I have a rather wide dataset to read in with over 1000 missing values at the top, but all the variable names follow the same pattern. Is there a way to use starts_with() to force certain variables to be parsed correctly?


mwe.csv <- data.frame(id        = c("a", "b"), #not where I actually get the data from
                      amount1   = c(NA, 20),
                      currency1 = c(NA, "USD")

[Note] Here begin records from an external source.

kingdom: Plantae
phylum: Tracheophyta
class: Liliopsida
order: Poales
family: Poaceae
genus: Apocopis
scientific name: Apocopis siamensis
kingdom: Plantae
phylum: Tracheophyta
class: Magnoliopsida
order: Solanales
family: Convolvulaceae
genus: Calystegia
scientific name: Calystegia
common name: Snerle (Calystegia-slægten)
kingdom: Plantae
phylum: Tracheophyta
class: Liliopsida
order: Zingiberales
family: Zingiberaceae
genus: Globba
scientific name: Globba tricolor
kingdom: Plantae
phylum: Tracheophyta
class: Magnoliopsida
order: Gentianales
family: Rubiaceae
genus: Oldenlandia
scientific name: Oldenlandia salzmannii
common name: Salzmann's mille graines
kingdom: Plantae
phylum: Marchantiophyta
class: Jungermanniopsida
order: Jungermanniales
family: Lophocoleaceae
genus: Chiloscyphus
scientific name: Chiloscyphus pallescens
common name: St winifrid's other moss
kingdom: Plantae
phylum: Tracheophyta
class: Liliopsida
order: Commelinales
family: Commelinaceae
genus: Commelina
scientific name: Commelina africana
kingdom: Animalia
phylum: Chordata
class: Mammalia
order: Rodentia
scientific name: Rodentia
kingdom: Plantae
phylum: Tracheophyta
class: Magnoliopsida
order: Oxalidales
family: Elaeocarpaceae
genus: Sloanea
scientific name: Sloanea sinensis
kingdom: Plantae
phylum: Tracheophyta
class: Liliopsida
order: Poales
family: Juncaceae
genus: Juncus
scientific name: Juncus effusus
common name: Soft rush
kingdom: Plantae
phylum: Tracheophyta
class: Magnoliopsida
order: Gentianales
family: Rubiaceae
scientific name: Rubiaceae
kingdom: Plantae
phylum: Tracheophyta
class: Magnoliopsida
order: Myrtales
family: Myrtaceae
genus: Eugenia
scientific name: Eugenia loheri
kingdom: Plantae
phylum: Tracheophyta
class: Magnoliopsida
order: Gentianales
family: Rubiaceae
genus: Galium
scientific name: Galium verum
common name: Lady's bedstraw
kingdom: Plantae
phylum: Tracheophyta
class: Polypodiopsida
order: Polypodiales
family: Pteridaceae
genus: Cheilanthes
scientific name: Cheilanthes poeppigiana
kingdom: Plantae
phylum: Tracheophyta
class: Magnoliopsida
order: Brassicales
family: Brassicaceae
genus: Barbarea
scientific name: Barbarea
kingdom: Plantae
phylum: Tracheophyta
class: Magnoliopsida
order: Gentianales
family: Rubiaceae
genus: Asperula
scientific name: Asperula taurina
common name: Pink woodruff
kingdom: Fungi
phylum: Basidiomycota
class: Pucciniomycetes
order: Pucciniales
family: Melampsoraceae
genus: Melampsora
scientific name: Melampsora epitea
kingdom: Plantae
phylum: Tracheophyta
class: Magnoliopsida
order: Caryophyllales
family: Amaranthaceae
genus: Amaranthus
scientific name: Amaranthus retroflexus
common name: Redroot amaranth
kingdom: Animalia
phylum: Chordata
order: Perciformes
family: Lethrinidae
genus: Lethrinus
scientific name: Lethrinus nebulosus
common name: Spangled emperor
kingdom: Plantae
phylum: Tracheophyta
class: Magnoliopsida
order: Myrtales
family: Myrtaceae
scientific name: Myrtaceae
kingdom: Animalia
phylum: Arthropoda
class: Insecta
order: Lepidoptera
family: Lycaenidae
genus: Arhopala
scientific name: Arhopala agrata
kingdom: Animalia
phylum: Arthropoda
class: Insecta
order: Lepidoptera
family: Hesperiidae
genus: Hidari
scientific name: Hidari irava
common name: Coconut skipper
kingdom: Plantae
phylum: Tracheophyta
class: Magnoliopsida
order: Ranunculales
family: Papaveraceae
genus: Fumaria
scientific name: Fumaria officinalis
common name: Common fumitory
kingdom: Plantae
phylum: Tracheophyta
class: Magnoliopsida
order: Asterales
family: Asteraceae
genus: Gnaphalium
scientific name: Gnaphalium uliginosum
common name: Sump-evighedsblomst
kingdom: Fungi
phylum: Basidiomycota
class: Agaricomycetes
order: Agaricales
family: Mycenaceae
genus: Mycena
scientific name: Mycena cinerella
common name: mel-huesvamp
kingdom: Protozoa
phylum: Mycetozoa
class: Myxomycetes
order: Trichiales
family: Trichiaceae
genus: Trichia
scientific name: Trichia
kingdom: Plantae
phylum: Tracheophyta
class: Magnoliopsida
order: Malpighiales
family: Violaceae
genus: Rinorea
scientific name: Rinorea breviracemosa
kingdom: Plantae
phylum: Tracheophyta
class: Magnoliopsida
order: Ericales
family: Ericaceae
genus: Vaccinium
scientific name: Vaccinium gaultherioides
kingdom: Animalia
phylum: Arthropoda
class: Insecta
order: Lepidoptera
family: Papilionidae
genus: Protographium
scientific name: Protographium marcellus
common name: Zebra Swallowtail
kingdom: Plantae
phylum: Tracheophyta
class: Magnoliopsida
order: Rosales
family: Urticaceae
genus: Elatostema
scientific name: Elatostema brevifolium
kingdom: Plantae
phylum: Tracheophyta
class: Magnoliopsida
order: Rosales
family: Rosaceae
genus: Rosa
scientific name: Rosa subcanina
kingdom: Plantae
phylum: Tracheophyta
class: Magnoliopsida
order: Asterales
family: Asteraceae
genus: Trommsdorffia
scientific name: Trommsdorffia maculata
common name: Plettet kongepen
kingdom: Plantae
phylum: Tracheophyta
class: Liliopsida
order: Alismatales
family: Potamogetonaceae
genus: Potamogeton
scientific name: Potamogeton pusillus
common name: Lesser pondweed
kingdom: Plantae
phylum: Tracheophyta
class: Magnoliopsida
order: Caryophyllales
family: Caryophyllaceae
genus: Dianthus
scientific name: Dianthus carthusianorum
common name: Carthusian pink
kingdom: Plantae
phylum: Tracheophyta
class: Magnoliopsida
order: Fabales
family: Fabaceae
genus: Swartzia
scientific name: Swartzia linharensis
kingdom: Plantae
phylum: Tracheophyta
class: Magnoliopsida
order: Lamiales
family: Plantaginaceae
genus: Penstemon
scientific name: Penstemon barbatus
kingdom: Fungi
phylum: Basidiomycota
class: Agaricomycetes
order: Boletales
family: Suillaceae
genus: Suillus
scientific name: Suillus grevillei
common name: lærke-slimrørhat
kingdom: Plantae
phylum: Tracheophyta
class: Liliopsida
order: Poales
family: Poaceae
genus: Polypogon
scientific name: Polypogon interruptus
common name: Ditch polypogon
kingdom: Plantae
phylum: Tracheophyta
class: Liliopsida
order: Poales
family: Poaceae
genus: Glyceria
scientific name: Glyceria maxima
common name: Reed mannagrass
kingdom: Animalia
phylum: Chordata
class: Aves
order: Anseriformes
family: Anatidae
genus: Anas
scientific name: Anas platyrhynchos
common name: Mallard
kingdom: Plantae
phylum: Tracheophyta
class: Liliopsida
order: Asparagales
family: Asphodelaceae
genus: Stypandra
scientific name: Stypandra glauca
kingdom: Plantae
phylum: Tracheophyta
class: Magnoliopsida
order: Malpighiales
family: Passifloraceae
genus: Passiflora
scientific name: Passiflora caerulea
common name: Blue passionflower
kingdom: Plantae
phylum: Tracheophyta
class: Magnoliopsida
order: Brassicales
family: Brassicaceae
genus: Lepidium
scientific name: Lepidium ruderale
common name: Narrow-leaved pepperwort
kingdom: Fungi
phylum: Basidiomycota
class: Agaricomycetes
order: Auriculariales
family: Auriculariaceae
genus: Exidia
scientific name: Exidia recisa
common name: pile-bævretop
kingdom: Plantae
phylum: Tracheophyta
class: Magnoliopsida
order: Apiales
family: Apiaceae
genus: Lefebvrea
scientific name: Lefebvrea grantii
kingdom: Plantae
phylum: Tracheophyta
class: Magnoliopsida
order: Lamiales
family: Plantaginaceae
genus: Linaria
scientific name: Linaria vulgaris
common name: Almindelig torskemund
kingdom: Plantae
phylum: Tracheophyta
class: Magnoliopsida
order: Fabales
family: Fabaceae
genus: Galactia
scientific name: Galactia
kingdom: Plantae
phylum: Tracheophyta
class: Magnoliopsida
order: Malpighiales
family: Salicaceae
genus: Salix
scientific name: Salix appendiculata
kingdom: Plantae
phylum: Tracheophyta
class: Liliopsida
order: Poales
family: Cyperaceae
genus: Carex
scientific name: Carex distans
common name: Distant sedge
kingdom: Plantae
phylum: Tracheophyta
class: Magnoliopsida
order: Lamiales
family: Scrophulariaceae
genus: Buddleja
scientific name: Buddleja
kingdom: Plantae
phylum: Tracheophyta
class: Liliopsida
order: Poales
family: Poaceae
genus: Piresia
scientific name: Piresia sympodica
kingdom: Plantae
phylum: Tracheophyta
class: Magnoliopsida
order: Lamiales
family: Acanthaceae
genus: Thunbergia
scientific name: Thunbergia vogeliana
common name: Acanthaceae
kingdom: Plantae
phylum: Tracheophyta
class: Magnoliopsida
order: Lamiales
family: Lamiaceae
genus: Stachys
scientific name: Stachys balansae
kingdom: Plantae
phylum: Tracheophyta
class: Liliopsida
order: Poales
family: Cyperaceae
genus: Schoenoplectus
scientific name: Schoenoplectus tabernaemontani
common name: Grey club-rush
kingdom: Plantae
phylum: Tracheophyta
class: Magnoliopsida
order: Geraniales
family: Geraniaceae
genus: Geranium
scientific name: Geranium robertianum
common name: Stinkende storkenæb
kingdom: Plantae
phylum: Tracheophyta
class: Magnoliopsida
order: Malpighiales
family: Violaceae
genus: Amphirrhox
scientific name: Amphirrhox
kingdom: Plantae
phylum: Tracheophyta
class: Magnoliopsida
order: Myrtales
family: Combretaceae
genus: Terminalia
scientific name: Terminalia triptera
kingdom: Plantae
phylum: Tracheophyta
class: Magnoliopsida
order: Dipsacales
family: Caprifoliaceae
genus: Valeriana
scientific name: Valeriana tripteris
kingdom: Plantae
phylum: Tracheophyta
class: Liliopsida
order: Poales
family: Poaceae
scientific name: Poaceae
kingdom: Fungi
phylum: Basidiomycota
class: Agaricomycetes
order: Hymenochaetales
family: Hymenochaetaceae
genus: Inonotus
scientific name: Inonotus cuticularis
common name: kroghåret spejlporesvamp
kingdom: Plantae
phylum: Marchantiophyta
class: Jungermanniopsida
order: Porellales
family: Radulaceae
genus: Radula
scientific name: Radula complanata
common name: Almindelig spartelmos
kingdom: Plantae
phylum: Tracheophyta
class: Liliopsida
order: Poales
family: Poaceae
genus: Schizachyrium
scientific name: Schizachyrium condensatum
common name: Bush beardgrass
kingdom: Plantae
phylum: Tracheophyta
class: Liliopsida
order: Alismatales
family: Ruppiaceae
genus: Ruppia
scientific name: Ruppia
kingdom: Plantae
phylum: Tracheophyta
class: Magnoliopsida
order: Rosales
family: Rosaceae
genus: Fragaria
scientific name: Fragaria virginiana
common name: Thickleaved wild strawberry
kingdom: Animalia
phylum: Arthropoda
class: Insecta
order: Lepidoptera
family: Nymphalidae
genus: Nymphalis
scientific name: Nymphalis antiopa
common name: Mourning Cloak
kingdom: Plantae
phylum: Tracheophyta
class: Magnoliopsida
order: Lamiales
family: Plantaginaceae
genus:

mwe <- readr::read_csv("mwe.csv", guess_max = 1) #guess_max() for example purposes

I'd like to be able do

mwe<- read_csv("mwe.csv", guess.max = 1 
         col_types = cols(starts_with("amount") = "d",
                          starts_with("currency") = "c"))

> mwe
# A tibble: 2 x 3
  id    amount currency
  <chr>  <dbl> <chr>   
1 a         NA NA      
2 b         20 USD   

But I get the error "unexpected '=' in: read_csv". Any thoughts? I cannot hard code it because the number of columns will change regularly, but the pattern (amountN) will be constant. There will also be other columns that are not id or amount/currency. I would prefer not to increase the guess.max() option for speed purposes.

The answer is to cheat!

mwe             <- read_csv("mwe.csv", n_max = 0) # only need the col_names
cnames          <- attr(mwe, "spec") # grab the col_names
ctype           <- rep("?", ncol(mwe)) # create the col_parser abbr -- all guesses
currency        <- grepl("currency", names(cnames$col)) # which ones are currency? 
                # or use base::startsWith(names(cnames$col), "currency")
ctype[currency] <- "c" # do not guess on currency ones, use character
                       # repeat lines 4 & 5 as needed
mwe             <- read_csv("mwe.csv", col_types = paste(ctype, collapse = ""))